- [Input records]
━━━━━━

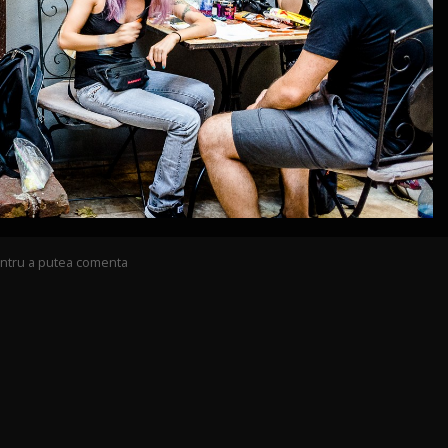
pentru a putea comenta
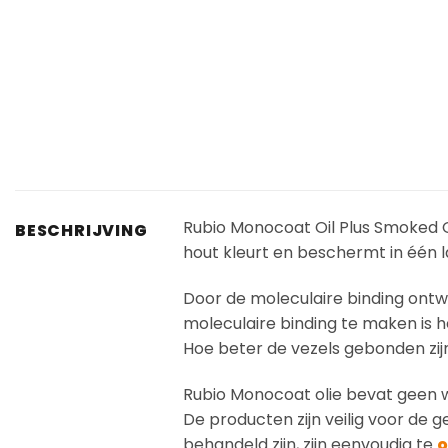
Rubio Monocoat Oil Plus Smoked O
BESCHRIJVING
hout kleurt en beschermt in één l
Door de moleculaire binding ont
moleculaire binding te maken is h
Hoe beter de vezels gebonden zij
Rubio Monocoat olie bevat geen w
De producten zijn veilig voor de 
behandeld zijn, zijn eenvoudig te
o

━━━━━━

- [Problem details] Copy the rows from the line with "Rubio Monocoat Oil Plus Smoked O" through the final row, swapping "moleculaire binding" for "moleculaire verbinding" and leaving everything else untouched.

- [Response box]
Rubio Monocoat Oil Plus Smoked O
BESCHRIJVING
hout kleurt en beschermt in één l
Door de moleculaire verbinding ont
moleculaire verbinding te maken is h
Hoe beter de vezels gebonden zij
Rubio Monocoat olie bevat geen w
De producten zijn veilig voor de 
behandeld zijn, zijn eenvoudig te
o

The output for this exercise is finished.